James Joseph Kennedy (8 April 1934 – 17 September 2021) was an Australian businessman and chartered accountant who was best known for his extensive work in the Australian business and tourism sectors.

==Life and career==
Throughout his career, Kennedy continues to serve on numerous company boards, including that of Qantas, the Commonwealth Bank, Suncorp, Santos, Pacific Dunlop and GWA Group. He was also the longest-serving director of the Australian Securities Exchange.

Kennedy also conducted several government inquiries including the one that prompted the closure of Boggo Road Gaol. After serving as a member of the Royal Commission of Enquiry into the Department of Post and Telegraph in 1973, Kennedy was appointed as the foundation chairman of the Australian Postal Commission in 1975. He is also credited with helping establish the Queensland Investment Corporation.
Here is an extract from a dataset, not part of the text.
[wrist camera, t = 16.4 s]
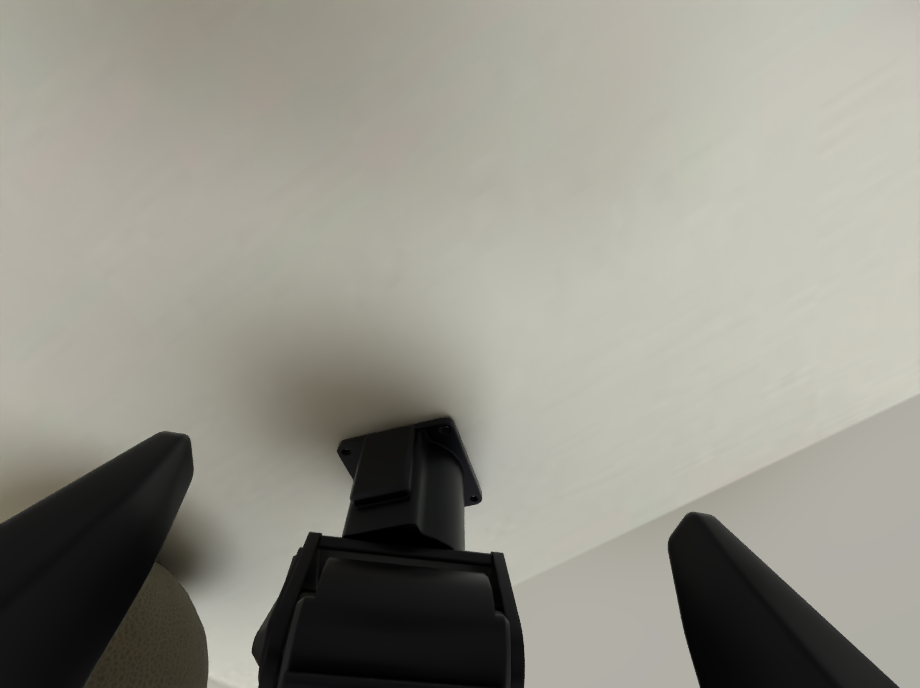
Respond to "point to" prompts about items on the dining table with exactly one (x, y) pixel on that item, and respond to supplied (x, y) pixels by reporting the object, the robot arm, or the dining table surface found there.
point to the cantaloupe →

Throughout his lifetime, he owned several island resorts, including on Daydream Island, South Molle Island and Tangalooma.

Kennedy died on 16 September 2021, at the age of 87.

He was married with five children.

==Awards==
Kennedy was a life member of the Institute of Chartered Accountants Australia.

In the 1982 Queen's Birthday Honours, Kennedy was made a Commander of the Most Excellent Order of the British Empire in recognition of his service to the community.

He was subsequently made an Officer of the Order of Australia in the 1995 Australia Day Honours for his service to the business and tourism sectors.

The Queensland University of Technology awarded Kennedy an honorary doctorate in 1995.

In 2001, Kennedy received the Centenary Medal in recognition of his service to finance and business.

Kennedy was named as a Queensland Great in 2006 and was inducted into the Queensland Business Leaders Hall of Fame in 2009.